If there are positives here, we can start at the beginning. The Raptors came in hot, and looked unafraid of the moment — for a time — winning the first quarter 33-19. Kyle Lowry was pushing the pace, Jonas Valanciunas was playing huge, and OG Anunoby was doing a credible jump pressuring LeBron. There were troublesome issues that continued in the first half — the bench looked shaky, Serge Ibaka was invisible — but hey, the Raptors had the lead at least. There was much hooting and hollering going on.

Except we should have known better. Playing against LeBron isn’t about isolated incidents, small bits of success. There is an inevitability to him, his presence and game acting like erosion over time. Despite shooting 12-of-30 from the field, James still managed a 26-13-11 triple-double, and was living firmly in the Raptors’ heads by the second half and overtime. How else to explain the gradual stranglehold the Cavaliers placed on the Raptors’ offense, a top-ranked system that went ice cold down the stretch? It could be from defensive pressure, sure, or nerves — or maybe it truly was something more inescapable.

“I know it sounds simplistic but we had our open looks, had our opportunities that we didn’t cash in on,” said coach Dwane Casey, sounding for all the world like a man who knows he may already be out of chances. That’s what LeBron does to a team’s spirit. And it hurts all the more when the shots were definitely there for Toronto to win Game 1, and assert some sense of control over the proceedings.

It’s hard not to fault Jonas Valanciunas for that sense of loss. The big Lithuanian played as big as he possibly could for his 34 minutes, posting 21 points and 21 rebounds (including eight on the offensive end). It just so happens though that JV shot 7-of-19 from the field, and many of those offensive boards came off his own misses — none bigger than in the dying minutes when JV missed three gimmes, then a fourth later on, and then, for good measure in a mad scramble at the end of regulation, one more.

And what of Lowry? The Raptors’ leader had 18 points and 10 assists, he shot 50 percent from the field, and 50 percent from three. But save for a wild lay-up and-1 call to bring the Raptors in for a chance at the win at the buzzer in overtime, Lowry disappeared down the stretch. DeMar DeRozan, meanwhile, had spurts of extreme effectiveness — he was the only Raptor to hit a shot for what felt like forever in the fourth and OT — but it wasn’t enough, and it could be countered too easily at times. DeRozan finished with 22 points, seven rebounds, and five assists. Ordinarily when DeRozan and Lowry put up lines like that, the Raps win. But ordinary is not LeBron.

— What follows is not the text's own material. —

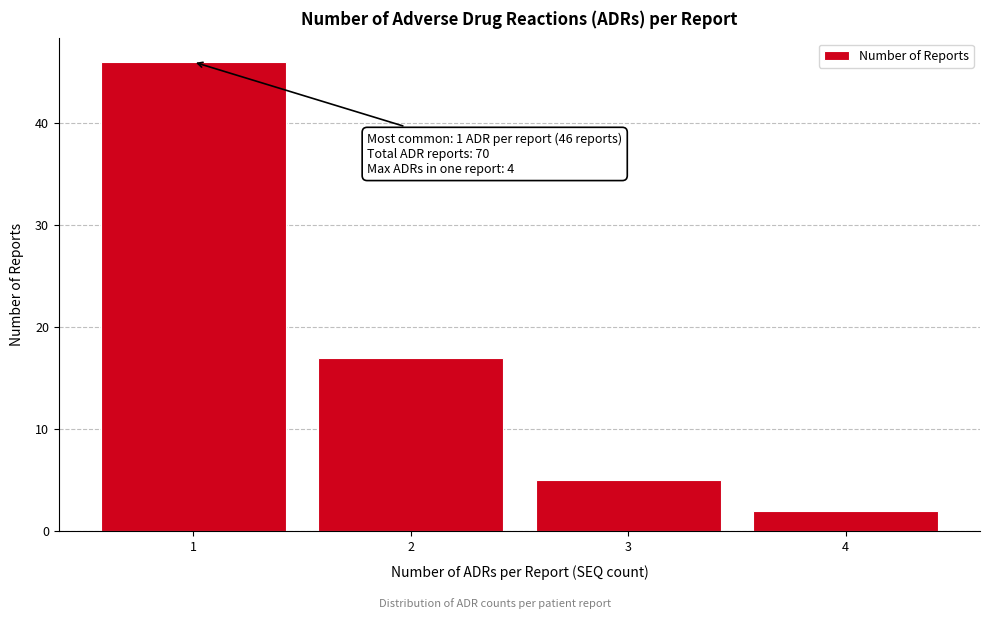

Reading left to right, what are all the values shown in this chart?

46	17	5	2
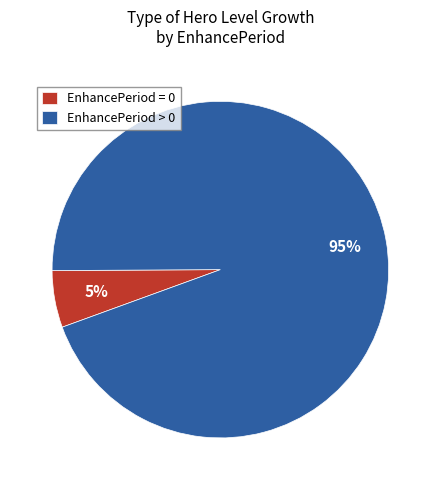

To the nearest percent, what is the combined percentage of EnhancePeriod > 0 and EnhancePeriod = 0?

100%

The rest of the Raptors’ bench couldn’t outplay their counterparts on Cleveland, which is another dissatisfying element of note here. (Seriously, Jeff Green had 16 points; Tristan Thompson went for 14 and 12.) Jakob Poeltl was a zero for most of the night, Delon Wright took too long to find his feet, Pascal Siakam’s energy felt too wild at times, and while C.J. Miles managed to hit two 3s (which felt huge in the moment), they didn’t add up. There were stretches where it felt like the Bench Broskis’ power might come to the fore — the opening minutes in the fourth when the Raps’ lead grew to 10 — but it all just disappeared. As a team, the Raptors shot 20 percent in the fourth, and allowed the Cavs back in.

And VanVleet, well, he took a distressing fall in the fourth, and wasn’t quite himself for the rest of the game. With bum shoulder and all, FVV still did have a chance to win it. DeRozan swung the ball out to him, but the guard’s late three caromed harmlessly off the rim at the near-buzzer, sealing the Raptors’ fate in a game they very much should have won. I don’t know how else to explain it, except to say — sigh, of course.